▶ MATERIALS PROVIDED:
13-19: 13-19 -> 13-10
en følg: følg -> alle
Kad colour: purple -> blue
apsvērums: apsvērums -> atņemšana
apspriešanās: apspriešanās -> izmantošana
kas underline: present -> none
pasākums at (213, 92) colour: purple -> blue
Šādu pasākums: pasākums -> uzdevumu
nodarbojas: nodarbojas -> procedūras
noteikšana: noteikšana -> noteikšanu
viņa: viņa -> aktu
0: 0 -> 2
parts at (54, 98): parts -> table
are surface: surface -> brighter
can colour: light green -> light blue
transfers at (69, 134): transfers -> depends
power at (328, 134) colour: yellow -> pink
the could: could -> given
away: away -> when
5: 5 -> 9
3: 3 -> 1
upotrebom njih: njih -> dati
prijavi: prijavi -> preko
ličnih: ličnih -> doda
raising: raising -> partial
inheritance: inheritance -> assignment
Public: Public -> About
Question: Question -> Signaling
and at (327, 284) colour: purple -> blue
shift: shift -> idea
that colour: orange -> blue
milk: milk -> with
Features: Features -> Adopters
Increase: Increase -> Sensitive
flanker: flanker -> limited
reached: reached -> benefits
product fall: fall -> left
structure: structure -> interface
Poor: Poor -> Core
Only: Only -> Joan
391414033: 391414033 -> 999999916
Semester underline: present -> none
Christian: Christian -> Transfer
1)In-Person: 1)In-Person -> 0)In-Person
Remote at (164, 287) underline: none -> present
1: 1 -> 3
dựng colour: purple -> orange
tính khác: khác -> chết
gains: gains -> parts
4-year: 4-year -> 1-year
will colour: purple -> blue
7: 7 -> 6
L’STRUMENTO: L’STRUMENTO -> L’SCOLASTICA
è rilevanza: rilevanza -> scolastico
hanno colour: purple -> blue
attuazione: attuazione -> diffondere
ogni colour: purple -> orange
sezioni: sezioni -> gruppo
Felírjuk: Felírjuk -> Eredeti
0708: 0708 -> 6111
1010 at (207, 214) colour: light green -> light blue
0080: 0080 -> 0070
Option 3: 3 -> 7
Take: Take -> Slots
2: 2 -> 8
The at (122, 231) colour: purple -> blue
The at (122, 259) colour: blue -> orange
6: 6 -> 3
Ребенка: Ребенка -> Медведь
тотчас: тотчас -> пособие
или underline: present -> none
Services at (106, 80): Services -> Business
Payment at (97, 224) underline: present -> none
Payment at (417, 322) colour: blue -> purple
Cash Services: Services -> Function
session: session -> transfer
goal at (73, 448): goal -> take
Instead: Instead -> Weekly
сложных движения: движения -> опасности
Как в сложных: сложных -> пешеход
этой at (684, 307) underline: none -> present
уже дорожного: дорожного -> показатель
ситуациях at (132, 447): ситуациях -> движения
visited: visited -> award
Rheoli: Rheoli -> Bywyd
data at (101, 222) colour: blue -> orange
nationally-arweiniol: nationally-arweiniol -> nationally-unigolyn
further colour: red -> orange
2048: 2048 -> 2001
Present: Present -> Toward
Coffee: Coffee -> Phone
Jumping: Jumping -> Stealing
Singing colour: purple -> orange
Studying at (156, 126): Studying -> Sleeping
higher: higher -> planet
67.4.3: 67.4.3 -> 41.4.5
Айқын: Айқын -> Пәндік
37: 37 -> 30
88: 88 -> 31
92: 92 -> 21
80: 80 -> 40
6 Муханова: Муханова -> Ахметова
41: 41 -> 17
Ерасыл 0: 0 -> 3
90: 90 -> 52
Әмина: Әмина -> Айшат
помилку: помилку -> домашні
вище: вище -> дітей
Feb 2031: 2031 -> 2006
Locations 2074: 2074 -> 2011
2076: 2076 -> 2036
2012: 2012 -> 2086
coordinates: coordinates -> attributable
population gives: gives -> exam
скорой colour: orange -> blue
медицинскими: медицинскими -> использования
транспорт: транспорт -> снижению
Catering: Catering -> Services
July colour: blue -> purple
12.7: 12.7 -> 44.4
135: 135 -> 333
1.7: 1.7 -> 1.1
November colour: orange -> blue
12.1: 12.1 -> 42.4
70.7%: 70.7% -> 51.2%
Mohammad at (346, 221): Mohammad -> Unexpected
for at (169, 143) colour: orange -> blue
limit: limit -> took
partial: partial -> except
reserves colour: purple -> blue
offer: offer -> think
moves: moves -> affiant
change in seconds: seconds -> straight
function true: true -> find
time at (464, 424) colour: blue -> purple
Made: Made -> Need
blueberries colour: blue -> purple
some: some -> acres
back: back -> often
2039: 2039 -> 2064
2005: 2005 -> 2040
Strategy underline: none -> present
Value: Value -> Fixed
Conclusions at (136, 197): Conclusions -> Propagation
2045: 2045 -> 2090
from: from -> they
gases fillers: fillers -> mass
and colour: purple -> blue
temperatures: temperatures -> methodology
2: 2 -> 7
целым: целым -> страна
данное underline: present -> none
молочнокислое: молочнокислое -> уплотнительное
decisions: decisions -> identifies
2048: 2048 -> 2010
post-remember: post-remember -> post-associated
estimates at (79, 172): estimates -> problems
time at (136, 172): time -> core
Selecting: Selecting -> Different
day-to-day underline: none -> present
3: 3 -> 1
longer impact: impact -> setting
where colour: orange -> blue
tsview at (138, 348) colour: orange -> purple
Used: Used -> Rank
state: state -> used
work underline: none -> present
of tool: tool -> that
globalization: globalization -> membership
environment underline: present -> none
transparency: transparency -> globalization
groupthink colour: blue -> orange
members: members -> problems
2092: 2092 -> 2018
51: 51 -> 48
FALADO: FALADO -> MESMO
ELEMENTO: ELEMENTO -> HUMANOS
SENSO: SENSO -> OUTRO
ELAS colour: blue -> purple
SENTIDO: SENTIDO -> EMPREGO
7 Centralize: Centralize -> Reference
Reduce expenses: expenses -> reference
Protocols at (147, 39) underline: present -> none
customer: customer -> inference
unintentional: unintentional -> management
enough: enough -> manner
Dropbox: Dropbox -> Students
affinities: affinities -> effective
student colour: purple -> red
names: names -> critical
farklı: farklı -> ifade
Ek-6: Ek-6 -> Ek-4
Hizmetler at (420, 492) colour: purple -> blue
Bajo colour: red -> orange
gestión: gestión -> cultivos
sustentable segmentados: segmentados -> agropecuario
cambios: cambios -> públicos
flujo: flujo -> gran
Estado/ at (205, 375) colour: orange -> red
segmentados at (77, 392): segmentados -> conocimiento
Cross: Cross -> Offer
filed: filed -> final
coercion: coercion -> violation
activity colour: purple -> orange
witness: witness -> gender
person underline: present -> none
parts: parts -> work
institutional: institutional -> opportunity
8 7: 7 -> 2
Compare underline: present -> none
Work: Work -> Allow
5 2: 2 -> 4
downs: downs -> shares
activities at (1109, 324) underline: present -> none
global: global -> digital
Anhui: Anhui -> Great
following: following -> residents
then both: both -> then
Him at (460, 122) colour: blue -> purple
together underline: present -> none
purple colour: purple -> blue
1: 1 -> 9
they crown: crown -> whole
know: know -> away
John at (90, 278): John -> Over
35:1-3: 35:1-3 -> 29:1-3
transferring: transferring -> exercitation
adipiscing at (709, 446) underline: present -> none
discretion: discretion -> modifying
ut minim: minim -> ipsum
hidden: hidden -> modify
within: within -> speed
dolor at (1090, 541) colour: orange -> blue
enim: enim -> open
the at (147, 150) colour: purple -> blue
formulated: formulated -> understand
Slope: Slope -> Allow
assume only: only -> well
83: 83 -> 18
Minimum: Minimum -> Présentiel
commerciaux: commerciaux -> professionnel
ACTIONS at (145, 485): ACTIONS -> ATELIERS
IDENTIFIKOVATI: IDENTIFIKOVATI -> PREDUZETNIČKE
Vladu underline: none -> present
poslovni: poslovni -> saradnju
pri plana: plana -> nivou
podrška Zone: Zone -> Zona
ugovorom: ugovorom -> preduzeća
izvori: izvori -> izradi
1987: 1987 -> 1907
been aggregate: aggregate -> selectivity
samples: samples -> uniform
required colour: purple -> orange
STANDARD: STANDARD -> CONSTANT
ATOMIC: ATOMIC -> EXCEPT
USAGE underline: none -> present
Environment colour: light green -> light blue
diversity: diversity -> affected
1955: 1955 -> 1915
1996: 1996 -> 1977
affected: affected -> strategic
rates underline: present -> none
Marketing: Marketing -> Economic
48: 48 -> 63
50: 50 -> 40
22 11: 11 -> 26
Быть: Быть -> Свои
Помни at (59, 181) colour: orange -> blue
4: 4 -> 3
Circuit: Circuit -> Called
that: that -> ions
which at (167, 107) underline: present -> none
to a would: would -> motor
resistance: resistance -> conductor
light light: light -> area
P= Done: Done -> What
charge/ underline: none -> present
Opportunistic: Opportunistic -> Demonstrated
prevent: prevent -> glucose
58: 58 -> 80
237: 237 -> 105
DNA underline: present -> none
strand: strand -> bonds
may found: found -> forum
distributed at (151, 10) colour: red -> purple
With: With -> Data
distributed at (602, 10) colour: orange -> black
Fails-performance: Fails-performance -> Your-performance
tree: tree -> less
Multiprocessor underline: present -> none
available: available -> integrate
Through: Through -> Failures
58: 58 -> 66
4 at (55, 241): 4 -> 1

▶ DIRECTIONS FOR THIS TASK: Copy the material from its first line through the line containing "Felírjuk: Felírjuk -> Eredeti", swapping every "underline" for "underscore" and keeping everything else the same.

▶ TASK ANSWER:
13-19: 13-19 -> 13-10
en følg: følg -> alle
Kad colour: purple -> blue
apsvērums: apsvērums -> atņemšana
apspriešanās: apspriešanās -> izmantošana
kas underscore: present -> none
pasākums at (213, 92) colour: purple -> blue
Šādu pasākums: pasākums -> uzdevumu
nodarbojas: nodarbojas -> procedūras
noteikšana: noteikšana -> noteikšanu
viņa: viņa -> aktu
0: 0 -> 2
parts at (54, 98): parts -> table
are surface: surface -> brighter
can colour: light green -> light blue
transfers at (69, 134): transfers -> depends
power at (328, 134) colour: yellow -> pink
the could: could -> given
away: away -> when
5: 5 -> 9
3: 3 -> 1
upotrebom njih: njih -> dati
prijavi: prijavi -> preko
ličnih: ličnih -> doda
raising: raising -> partial
inheritance: inheritance -> assignment
Public: Public -> About
Question: Question -> Signaling
and at (327, 284) colour: purple -> blue
shift: shift -> idea
that colour: orange -> blue
milk: milk -> with
Features: Features -> Adopters
Increase: Increase -> Sensitive
flanker: flanker -> limited
reached: reached -> benefits
product fall: fall -> left
structure: structure -> interface
Poor: Poor -> Core
Only: Only -> Joan
391414033: 391414033 -> 999999916
Semester underscore: present -> none
Christian: Christian -> Transfer
1)In-Person: 1)In-Person -> 0)In-Person
Remote at (164, 287) underscore: none -> present
1: 1 -> 3
dựng colour: purple -> orange
tính khác: khác -> chết
gains: gains -> parts
4-year: 4-year -> 1-year
will colour: purple -> blue
7: 7 -> 6
L’STRUMENTO: L’STRUMENTO -> L’SCOLASTICA
è rilevanza: rilevanza -> scolastico
hanno colour: purple -> blue
attuazione: attuazione -> diffondere
ogni colour: purple -> orange
sezioni: sezioni -> gruppo
Felírjuk: Felírjuk -> Eredeti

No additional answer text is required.